Сложив все это вместе: и рассказы бабки Груни о том, каким замечательным человеком был покойный ее муж, а его, Сережи, дед, и как приходили к нему мужики побеседовать о земном и о божественном, – Есенин, видимо, и пришел к выводу, что Никита Осипович был старообрядцем. Иначе как объяснить: не пил, не курил и до двадцати восьми лет не женился, за что и прозван Монахом? А главная загадка – книги. Откуда они у простого крестьянина? Словом, Есенин не сочинял интересную биографию, а домысливал ее, пытаясь понять, от какой же яблони он яблочко и откуда у него не понятная что матери, что отцу любовь к книге?
Впрочем, и другой его дед, Титов, хотя и был едва грамотным, немало поспособствовал тому, что сам поэт называл «пробуждением творческих дум». В автобиографической прозе о Федоре Титове сказано немного. Скупее, чем об озорных дядьях, учивших плавать, ездить верхом и драться, или о бабке по матери, любившей его без памяти. Вдалбливал-де старую патриархальную культуру, пел старинные заунывные песни, по субботам и воскресеньям пересказывал Библию. А вот судя по стихам, главным человеком в стране детства поэта был именно дед Федор, потому что, сам того не подозревая, растил своего единственного внука поэтом. Старшая из сестер Есенина вспоминает, что Сергей часто пересказывал ей свои разговоры с дедом. Правда, запомнила Екатерина только один, вот этот: «Дедушка с Сергеем спали на печке. Из окна на печку светила луна.
– Дедушка, а кто это месяц на небе повесил?
Дедушка все знал и не задумываясь отвечал:
– Месяц? Его туда Феодосий Иванович повесил.
– А кто такой Феодосий Иванович?
– Феодосий Иванович сапожник, вот поедем с тобой во вторник на базар, я тебе покажу его – толстый такой».
Эту лукавую дедову сказочку Есенин вставит в одну из своих маленьких поэм почти без изменений:
О месяц, месяц!
Рыжая шапка моего деда,
Закинутая озорным внуком на сук облака,
Спади на землю…
Прикрой глаза мои!
«Сельский часослов», 1918
Действующим лицом оказывается дед Федор и в поэме «Октоих», созданной в тот промежуток краткий, когда Есенин верил, что, сбросив монархическое «иго», Россия станет Великой мужицкой Республикой, а его земляки («отчари»), получив наконец землю и волю, превратят ее в рай изобилия:
Осанна в вышних!
Холмы поют про рай.
И в том раю я вижу
Тебя, мой отчий край.
Под Маврикийским дубом
Сидит мой рыжий дед,
И светит его шуба
Горохом частых звезд.
«И луна, и месяц, – писал страстный почитатель поэзии Есенина композитор и музыкальный критик Арсений Авраамов, – обычно употребляются вместо фонаря, для “светотени”, во свидетели ночных тайн… И так ведется из века в век… И вот пришел Сергей Есенин и, не успев напечатать трех сотен страниц, шутя, между “делом”, дал русской поэзии свыше полусотни незабываемых образов месяца-луны, ни разу не обмолвившись ни единым эпитетом… Не только “шаблонных” нет у него – свои собственные, новые он никогда не повторяет. Сам он – рог изобилия, образ его – сказочный оборотень».

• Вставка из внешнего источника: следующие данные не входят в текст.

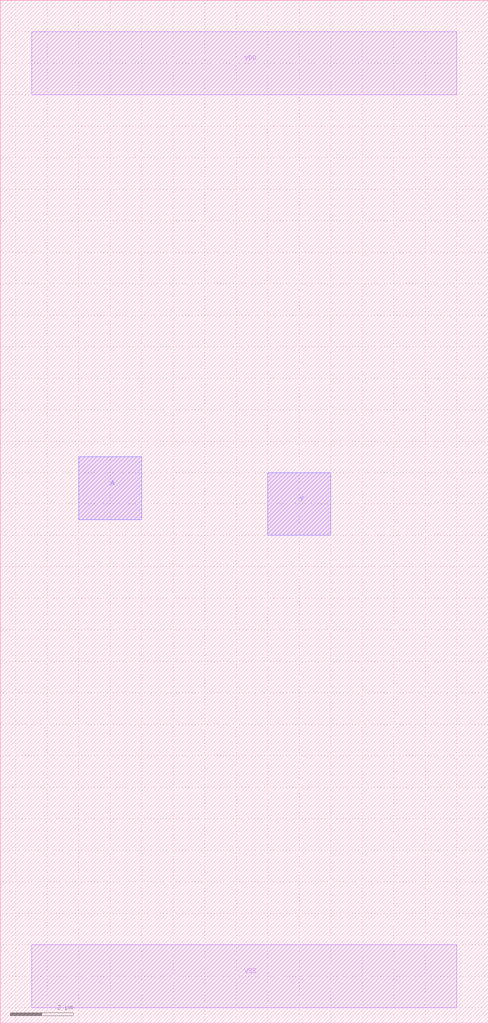
<source format=lef>
# C:/Users/akita/Documents/ttt.lef
# Created by Glade release version 4.7.35 compiled on May 19 2020 19:14:35
# Run by akita on host LAPTOP-E0CJ65QR at Wed Jun  3 17:32:22 2020

VERSION 5.6 ;
NAMESCASESENSITIVE ON ;
BUSBITCHARS "[]" ;
DIVIDERCHAR "/"  ;
UNITS
    DATABASE MICRONS 1000 ;
END UNITS

MACRO buf2
    CLASS core ;
    FOREIGN buf2 -1.500 -1.500 ;
    ORIGIN 1.500 1.500 ;
    SIZE 15.500 BY 32.500 ;
    PIN Y
        DIRECTION OUTPUT ;
        USE SIGNAL ;
        PORT
        LAYER ML2 ;
        RECT 7.000 14.000 9.000 16.000 ;
        LAYER ML1 ;
        RECT 7.000 14.000 9.000 16.000 ;
        END
    END Y
    PIN VDD
        DIRECTION INOUT ;
        USE POWER ;
        PORT
        LAYER ML1 ;
        RECT -0.500 28.000 13.000 30.000 ;
        END
    END VDD
    PIN VSS
        DIRECTION INOUT ;
        USE GROUND ;
        PORT
        LAYER ML1 ;
        RECT -0.500 -1.000 13.000 1.000 ;
        END
    END VSS
    PIN A
        DIRECTION INPUT ;
        USE SIGNAL ;
        PORT
        LAYER ML2 ;
        RECT 1.000 14.500 3.000 16.500 ;
        LAYER ML1 ;
        RECT 1.000 14.500 3.000 16.500 ;
        END
    END A
    OBS
    END
END buf2

END LIBRARY

</source>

Какие из полусотни нешаблонных образов месяца-луны, типа «ягненочек кудрявый, месяц, гуляет в голубой траве», принадлежат Есенину, а какие придумал для внука Федор Титов, нам уже никогда не узнать. Да это не так уж и важно. Важнее запомнить, что отношение к образу как к сказочному оборотню, обращающемуся, как говаривали в старину, «в разные виды», для Есенина столь же органично, как и для его деда. Властная простота, с какой Федор Титов обращался (и общался) с пространством космоса, делая доступной малолетке «расстановку» небесных тел и сил, аукнулось не только в стихах, особенно в ранних, с мифологическим и фольклорным уклоном, но и в теоретическом трактате «Ключи Марии». Едва грамотный дед, сам того не подозревая, передал Есенину ключи к тайне «органической фигуральности», то есть образности как способу соображения понятий, а значит, и к поэзии русского языка: «Живя, двигаясь и волнуясь, человек древней эпохи не мог не задавать себе вопроса: откуда он, что есть солнце и вообще что есть обступающая его жизнь? Ища ответа во всем, он как бы искал своего внутреннего примирения с собой и миром. И разматывая клубок движений на земле, находя имя всякому предмету и положению… он решился теми же средствами примирить себя с непокорностью стихий и безответностью пространства. Примирение это состояло в том, что кругом он сделал доступную своему пониманию расстановку. Солнце, например, уподобилось колесу, тельцу и множеству других положений, облака взрычали, как волки, и т. д.»